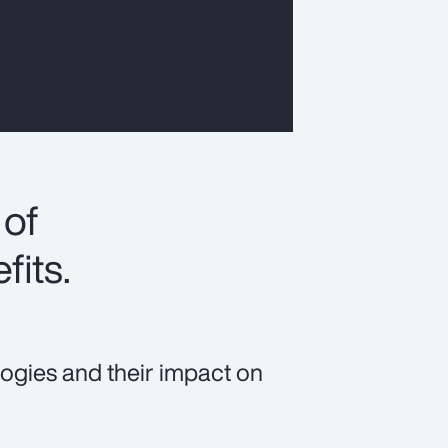
 of
fits.
logies and their impact on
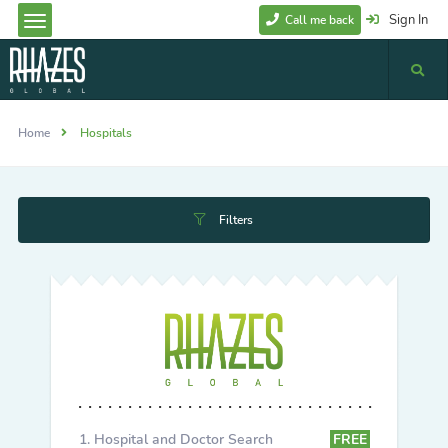
Sign In
Call me back
Home
Hospitals
Filters
Hospital and Doctor Search
FREE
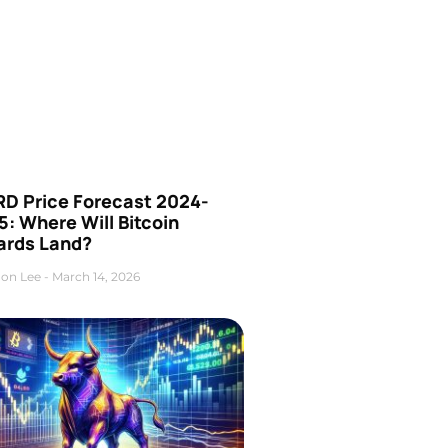
D Price Forecast 2024-
: Where Will Bitcoin
ards Land?
on Lee
March 14, 2026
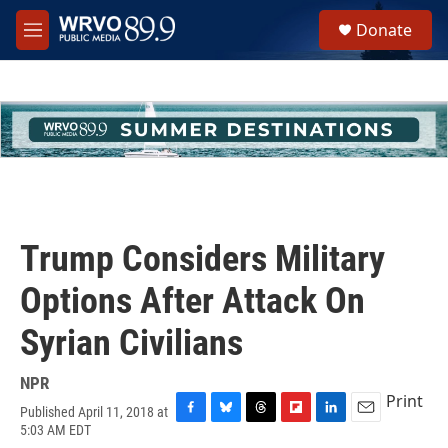
Skip to main content
S
Donate
e
M
a
e
r
n
c
u
h
u
e
r
y
Trump Considers Military
Options After Attack On
Syrian Civilians
NPR
Print
Published April 11, 2018 at
F
B
T
F
L
E
5:03 AM EDT
a
l
h
l
i
m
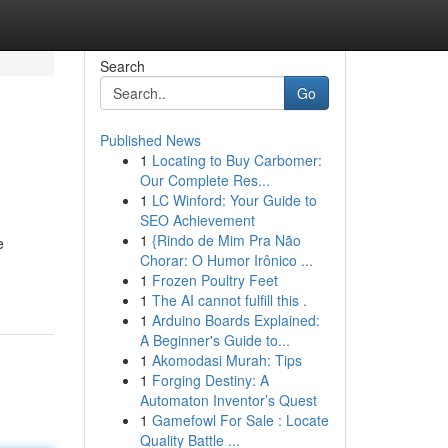
Search
Go
Published News
1
Locating to Buy Carbomer:
Our Complete Res...
1
LC Winford: Your Guide to
SEO Achievement
1
{Rindo de Mim Pra Não
e
Chorar: O Humor Irônico ...
1
Frozen Poultry Feet
1
The AI cannot fulfill this .
1
Arduino Boards Explained:
A Beginner's Guide to...
1
Akomodasi Murah: Tips
1
Forging Destiny: A
Automaton Inventor’s Quest
1
Gamefowl For Sale : Locate
Quality Battle ...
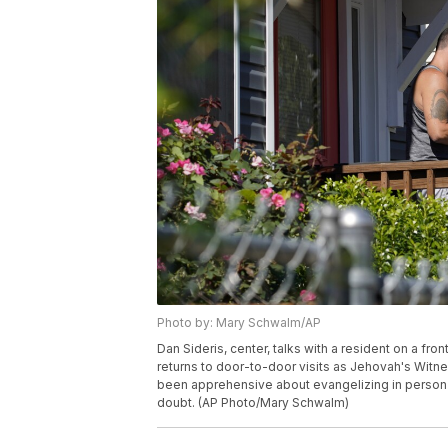
Photo by: Mary Schwalm/AP
Dan Sideris, center, talks with a resident on a fr
returns to door-to-door visits as Jehovah's Witne
been apprehensive about evangelizing in person 
doubt. (AP Photo/Mary Schwalm)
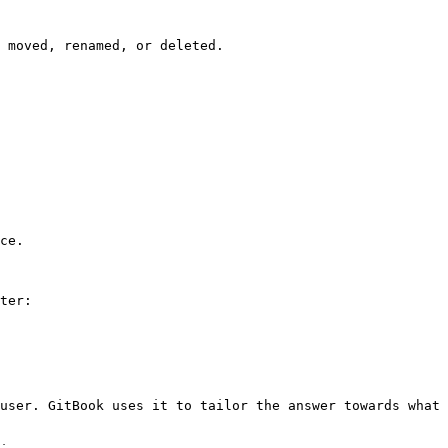
 moved, renamed, or deleted.

ce.

ter:

user. GitBook uses it to tailor the answer towards what 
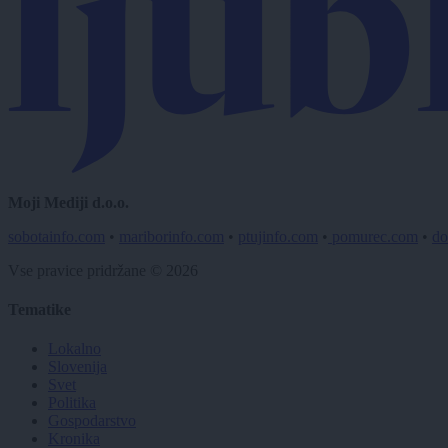
Moji Mediji d.o.o.
sobotainfo.com
•
mariborinfo.com
•
ptujinfo.com
•
pomurec.com
•
do
Vse pravice pridržane © 2026
Tematike
Lokalno
Slovenija
Svet
Politika
Gospodarstvo
Kronika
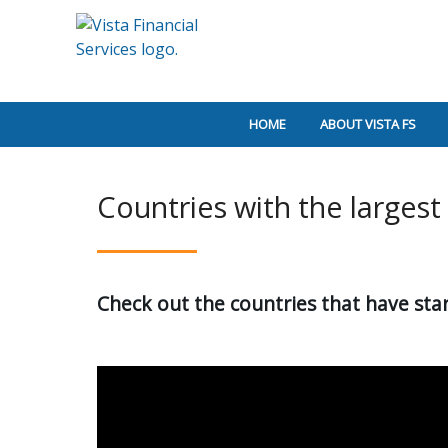
HOME
ABOUT VISTA FS
Countries with the largest
Check out the countries that have star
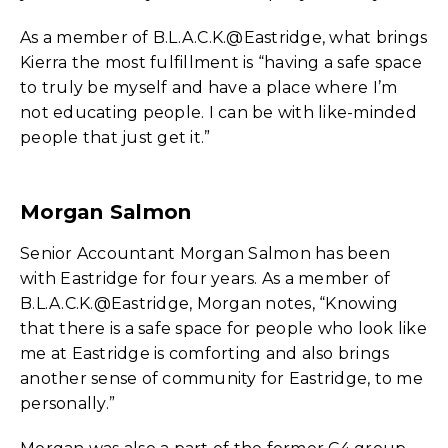
As a member of B.L.A.C.K.@Eastridge, what brings
Kierra the most fulfillment is “having a safe space
to truly be myself and have a place where I’m
not educating people. I can be with like-minded
people that just get it.”
Morgan Salmon
Senior Accountant Morgan Salmon has been
with Eastridge for four years. As a member of
B.L.A.C.K.@Eastridge, Morgan notes, “Knowing
that there is a safe space for people who look like
me at Eastridge is comforting and also brings
another sense of community for Eastridge, to me
personally.”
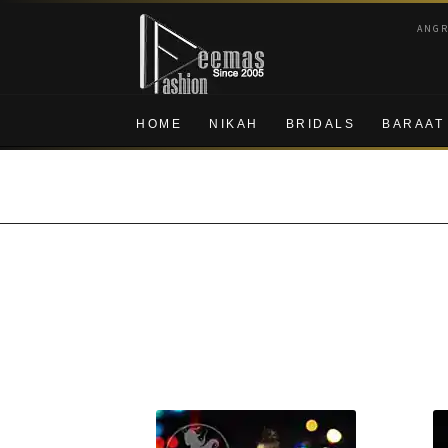
Skip
Skip
ANG
to
to
navigation
content
HOME
NIKAH
BRIDALS
BARAAT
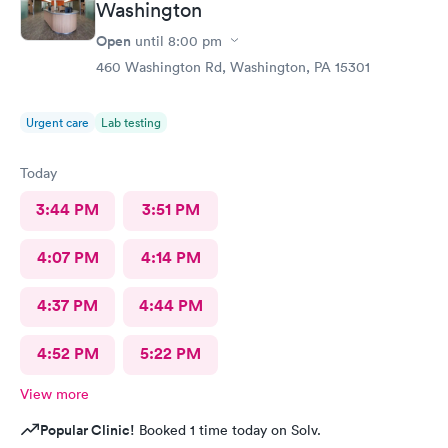
Washington
Open
until
8:00 pm
460 Washington Rd, Washington, PA 15301
Urgent care
Lab testing
Today
3:44 PM
3:51 PM
4:07 PM
4:14 PM
4:37 PM
4:44 PM
4:52 PM
5:22 PM
View more
Popular Clinic!
Booked 1 time today on Solv.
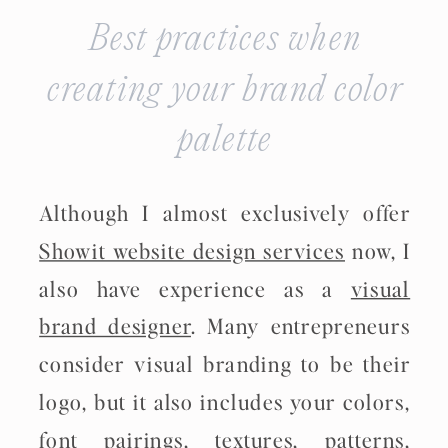
Best practices when
creating your brand color
palette
Although I almost exclusively offer
Showit website design services
now, I
also have experience as a
visual
brand designer
. Many entrepreneurs
consider visual branding to be their
logo, but it also includes your colors,
font pairings, textures, patterns,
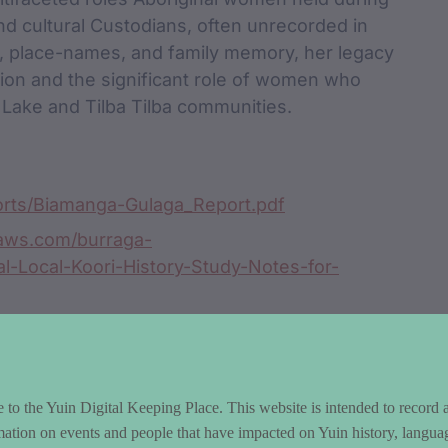
and cultural Custodians, often unrecorded in
es, place-names, and family memory, her legacy
tion and the significant role of women who
 Lake and Tilba Tilba communities.
ports/Biamanga-Gulaga_Report.pdf
naws.com/burraga-
al-Local-Koori-History-Study-Notes-for-
016/10/12/goals-goal-setting-114/
to the Yuin Digital Keeping Place. This website is intended to record 
mation on events and people that have impacted on Yuin history, langua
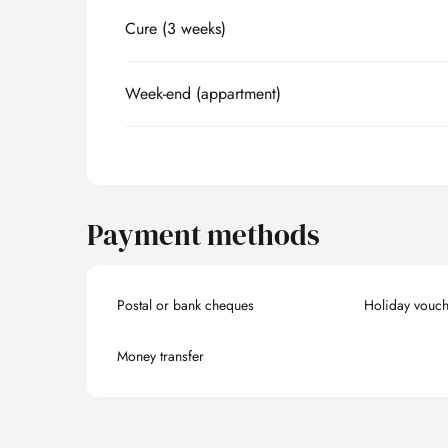
Cure (3 weeks)
Week-end (appartment)
Payment methods
Postal or bank cheques
Holiday vouch
Money transfer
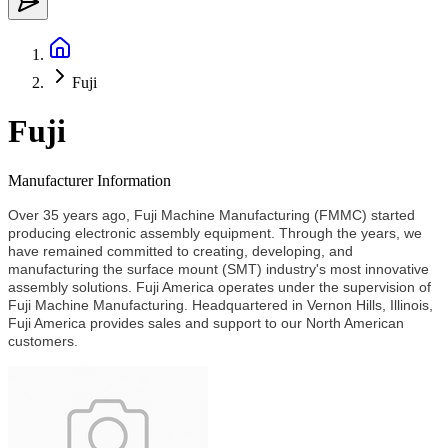
Fuji
Fuji
Manufacturer Information
Over 35 years ago, Fuji Machine Manufacturing (FMMC) started
producing electronic assembly equipment. Through the years, we
have remained committed to creating, developing, and
manufacturing the surface mount (SMT) industry's most innovative
assembly solutions. Fuji America operates under the supervision of
Fuji Machine Manufacturing. Headquartered in Vernon Hills, Illinois,
Fuji America provides sales and support to our North American
customers.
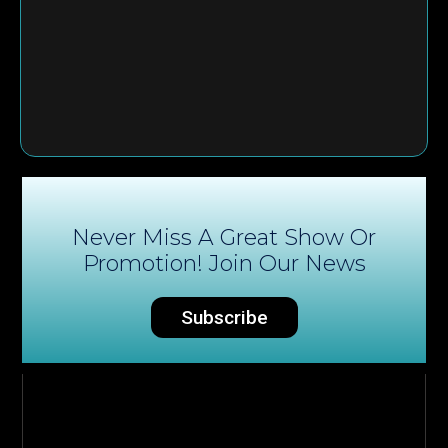
Never Miss A Great Show Or
Promotion! Join Our News
Subscribe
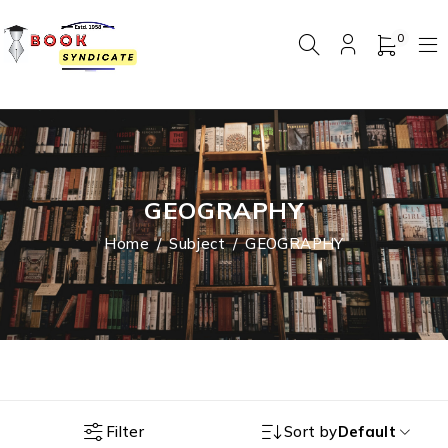
0
GEOGRAPHY
Home
/
Subject
/
GEOGRAPHY
Filter
Sort by
Default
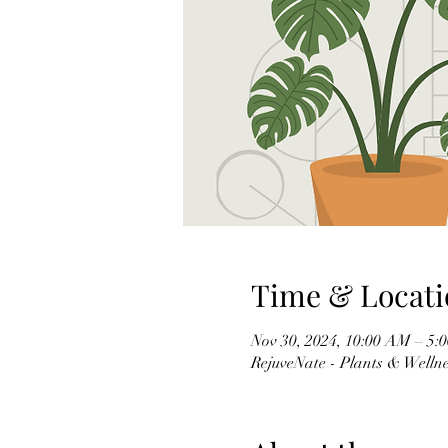
Time & Locati
Nov 30, 2024, 10:00 AM – 5:
RejuveNate - Plants & Wellnes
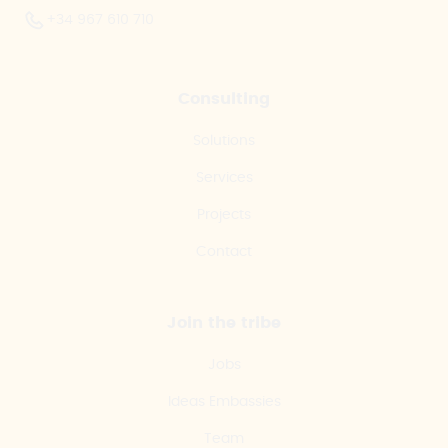
+34 967 610 710
Consulting
Solutions
Services
Projects
Contact
Join the tribe
Jobs
Ideas Embassies
Team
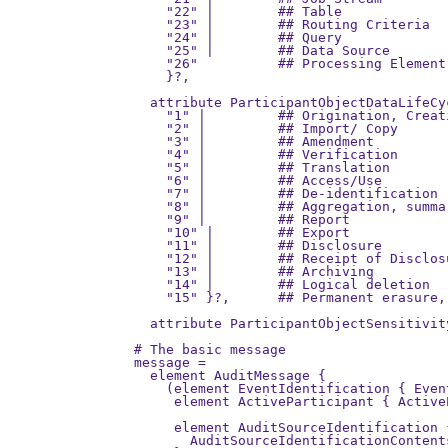
    "22" |        ## Table

    "23" |        ## Routing Criteria

    "24" |        ## Query

    "25" |        ## Data Source

    "26"          ## Processing Element

    }?,

  attribute ParticipantObjectDataLifeCy
    "1" |         ## Origination, Creati
    "2" |         ## Import/ Copy

    "3" |         ## Amendment

    "4" |         ## Verification

    "5" |         ## Translation

    "6" |         ## Access/Use

    "7" |         ## De-identification

    "8" |         ## Aggregation, summa
    "9" |         ## Report

    "10" |        ## Export

    "11" |        ## Disclosure

    "12" |        ## Receipt of Disclosu
    "13" |        ## Archiving

    "14" |        ## Logical deletion

    "15" }?,      ## Permanent erasure,
  attribute ParticipantObjectSensitivit
# The basic message

message =

  element AuditMessage {

    (element EventIdentification { Even
     element ActiveParticipant { Active
                                       
     element AuditSourceIdentification 
       AuditSourceIdentificationContents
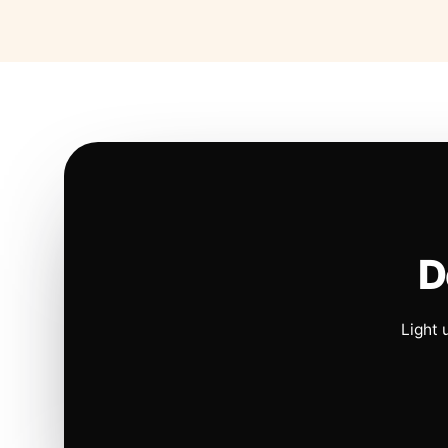
D
Light 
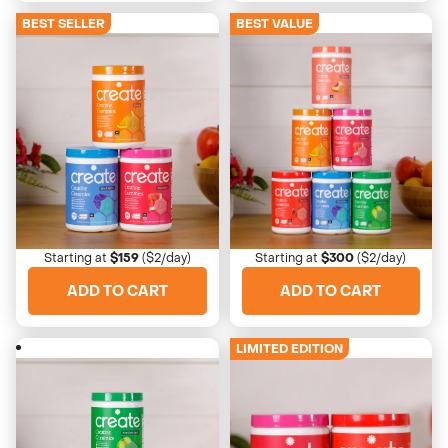
BEST SELLER
BEST VALUE
4673 Reviews
4673 Reviews
Starter Bundle
Ultimate Starter
Start with the classics
Taste bud explosion
Starting at
$159
($2/day)
Starting at
$300
($2/day)
ADD TO CART
ADD TO CART
LIMITED EDITION
4673 Reviews
4673 Reviews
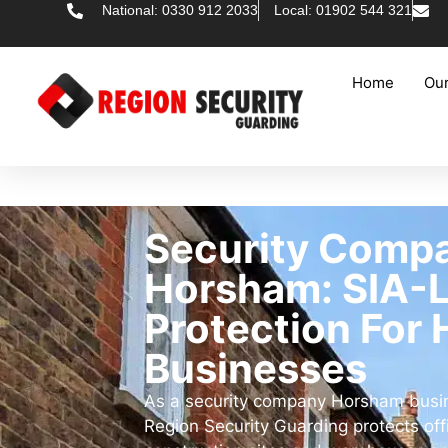
National: 0330 912 2033
Local: 01902 544 321
Home
Our
Security Comp
Horsham: SIA-
Protection For
Businesses
As a security company Horsham busine
Region Security Guarding protects offic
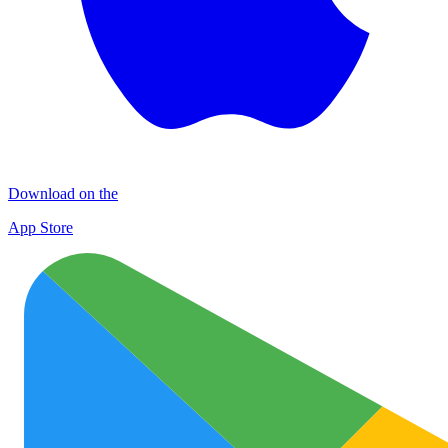
Download on the
App Store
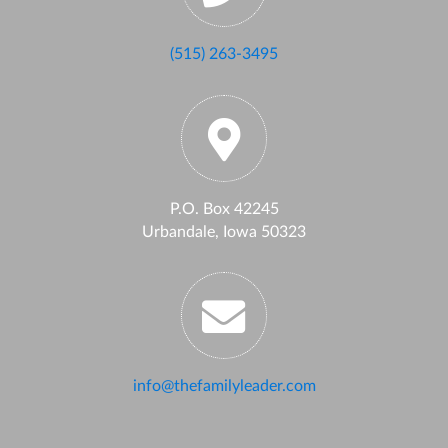
(515) 263-3495
P.O. Box 42245
Urbandale, Iowa 50323
info@thefamilyleader.com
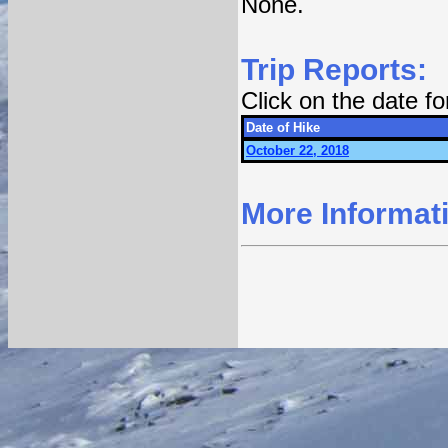
None.
Trip Reports:
Click on the date f
Date of Hike
October 22, 2018
More Informat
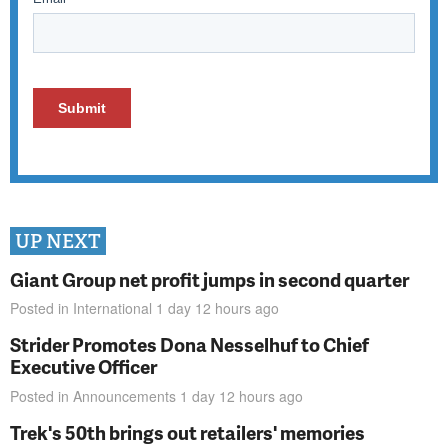
UP NEXT
Giant Group net profit jumps in second quarter
Posted in
International
1 day 12 hours
ago
Strider Promotes Dona Nesselhuf to Chief
Executive Officer
Posted in
Announcements
1 day 12 hours
ago
Trek's 50th brings out retailers' memories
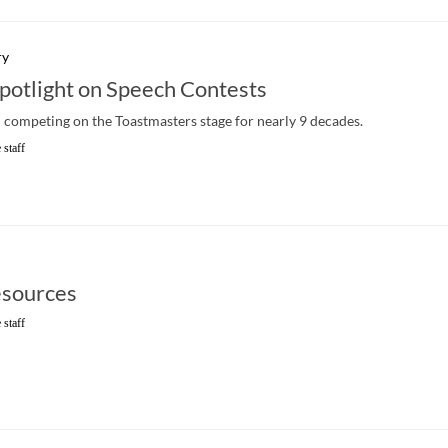
ry
Spotlight on Speech Contests
competing on the Toastmasters stage for nearly 9 decades.
 staff
sources
 staff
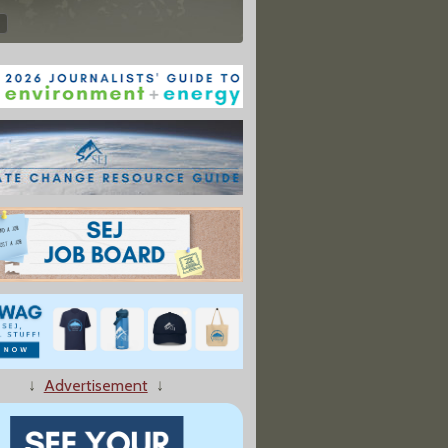
↓
Advertisement
↓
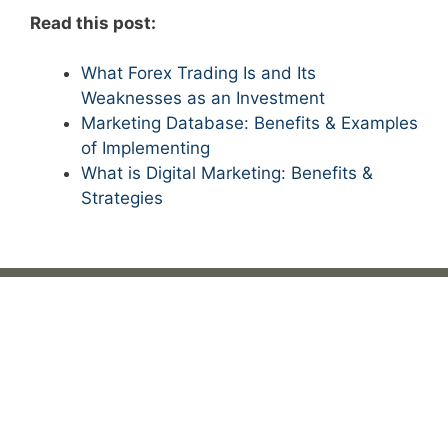
Read this post:
What Forex Trading Is and Its
Weaknesses as an Investment
Marketing Database: Benefits & Examples
of Implementing
What is Digital Marketing: Benefits &
Strategies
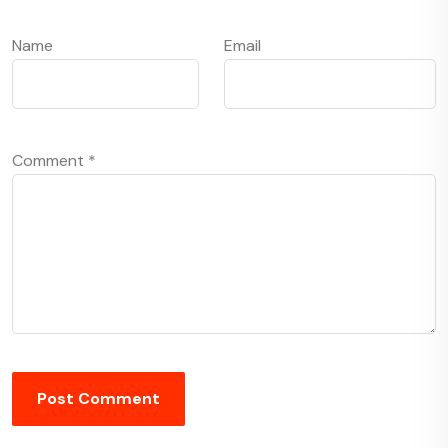
Name
Email
Comment
*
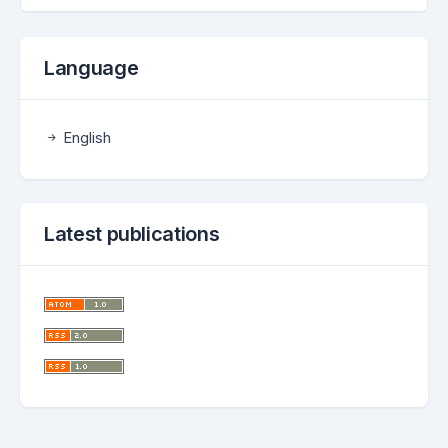
Language
English
Latest publications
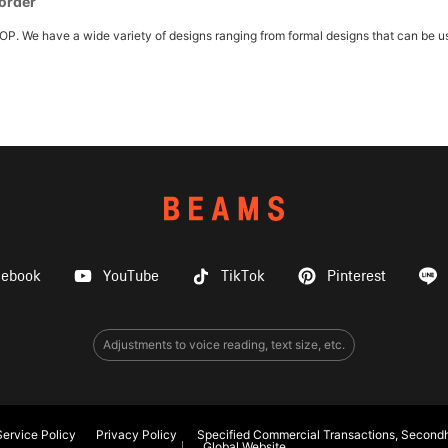
 order
e have a wide variety of designs ranging from formal designs that can be used 
cebook
YouTube
TikTok
Pinterest
Adjustments to voice reading, text size, etc.
ervice Policy
Privacy Policy
Specified Commercial Transactions, Secondh
Global Website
-----
Task to complete: What is needed is every line from the data above that includes the string "Washington", copied out.

Your response:
Washington
460 Washington Rd, Washington, PA 15301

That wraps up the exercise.